Data items:

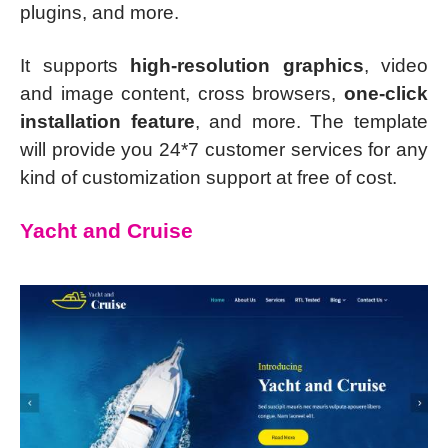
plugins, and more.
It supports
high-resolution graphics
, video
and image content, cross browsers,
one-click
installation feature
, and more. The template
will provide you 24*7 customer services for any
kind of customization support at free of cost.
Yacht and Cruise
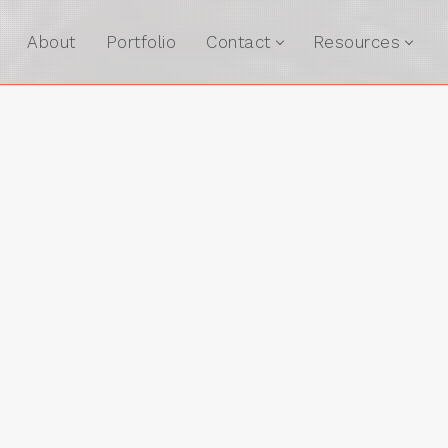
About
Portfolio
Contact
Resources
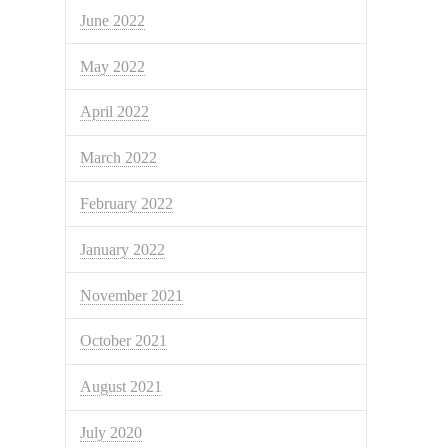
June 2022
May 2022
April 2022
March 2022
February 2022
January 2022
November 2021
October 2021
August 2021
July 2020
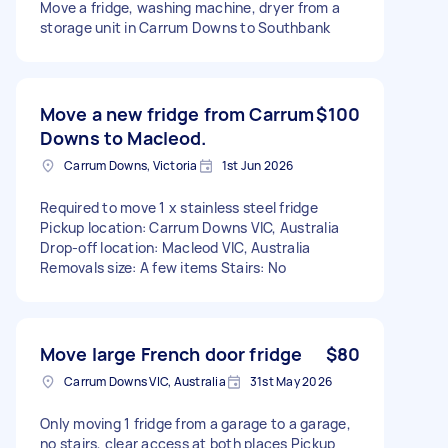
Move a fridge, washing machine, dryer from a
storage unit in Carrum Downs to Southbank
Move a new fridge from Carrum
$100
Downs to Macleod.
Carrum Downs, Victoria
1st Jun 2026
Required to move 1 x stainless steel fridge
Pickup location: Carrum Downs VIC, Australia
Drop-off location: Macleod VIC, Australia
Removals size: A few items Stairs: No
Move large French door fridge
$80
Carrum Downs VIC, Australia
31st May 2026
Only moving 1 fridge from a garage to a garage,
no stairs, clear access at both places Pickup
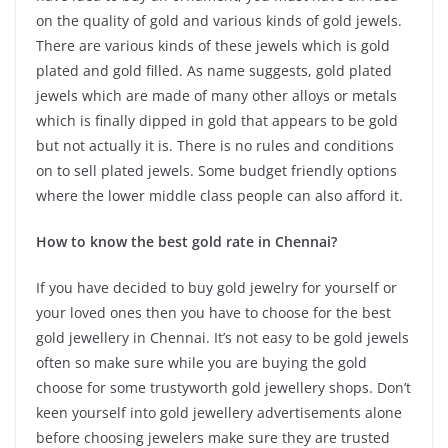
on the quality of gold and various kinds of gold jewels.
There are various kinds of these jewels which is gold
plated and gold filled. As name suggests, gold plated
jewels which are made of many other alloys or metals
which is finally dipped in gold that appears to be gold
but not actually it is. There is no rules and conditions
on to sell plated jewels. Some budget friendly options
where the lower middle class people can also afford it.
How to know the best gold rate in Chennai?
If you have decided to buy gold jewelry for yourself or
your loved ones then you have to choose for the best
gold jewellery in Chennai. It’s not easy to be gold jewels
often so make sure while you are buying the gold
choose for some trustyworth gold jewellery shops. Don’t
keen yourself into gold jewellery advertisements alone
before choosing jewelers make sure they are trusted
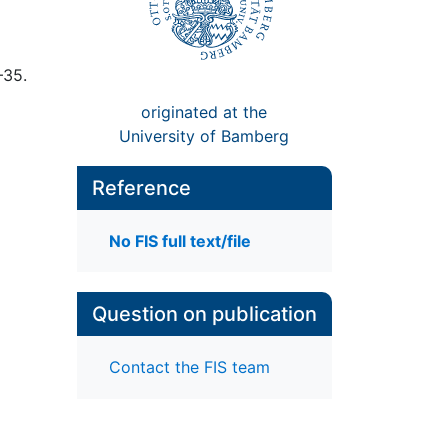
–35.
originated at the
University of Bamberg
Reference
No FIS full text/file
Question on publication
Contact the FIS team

WHAT YOU NEED TO DO:
Output every record above exactly, leaving out the pictures.

WRITTEN ANSWER:
plugins, and more.
It supports
high-resolution graphics
, video
and image content, cross browsers,
one-click
installation feature
, and more. The template
will provide you 24*7 customer services for any
kind of customization support at free of cost.
Yacht and Cruise
About
Portfolio
Contact
Resources
June 2022
May 2022
April 2022
March 2022
February 2022
January 2022
November 2021
October 2021
August 2021
July 2020
Move a fridge, washing machine, dryer from a
storage unit in Carrum Downs to Southbank
Move a new fridge from Carrum
$100
Downs to Macleod.
Carrum Downs, Victoria
1st Jun 2026
Required to move 1 x stainless steel fridge
Pickup location: Carrum Downs VIC, Australia
Drop-off location: Macleod VIC, Australia
Removals size: A few items Stairs: No
Move large French door fridge
$80
Carrum Downs VIC, Australia
31st May 2026
Only moving 1 fridge from a garage to a garage,
no stairs, clear access at both places Pickup
on the quality of gold and various kinds of gold jewels.
There are various kinds of these jewels which is gold
plated and gold filled. As name suggests, gold plated
jewels which are made of many other alloys or metals
which is finally dipped in gold that appears to be gold
but not actually it is. There is no rules and conditions
on to sell plated jewels. Some budget friendly options
where the lower middle class people can also afford it.
How to know the best gold rate in Chennai?
If you have decided to buy gold jewelry for yourself or
your loved ones then you have to choose for the best
gold jewellery in Chennai. It’s not easy to be gold jewels
often so make sure while you are buying the gold
choose for some trustyworth gold jewellery shops. Don’t
keen yourself into gold jewellery advertisements alone
before choosing jewelers make sure they are trusted
–35.
originated at the
University of Bamberg
Reference
No FIS full text/file
Question on publication
Contact the FIS team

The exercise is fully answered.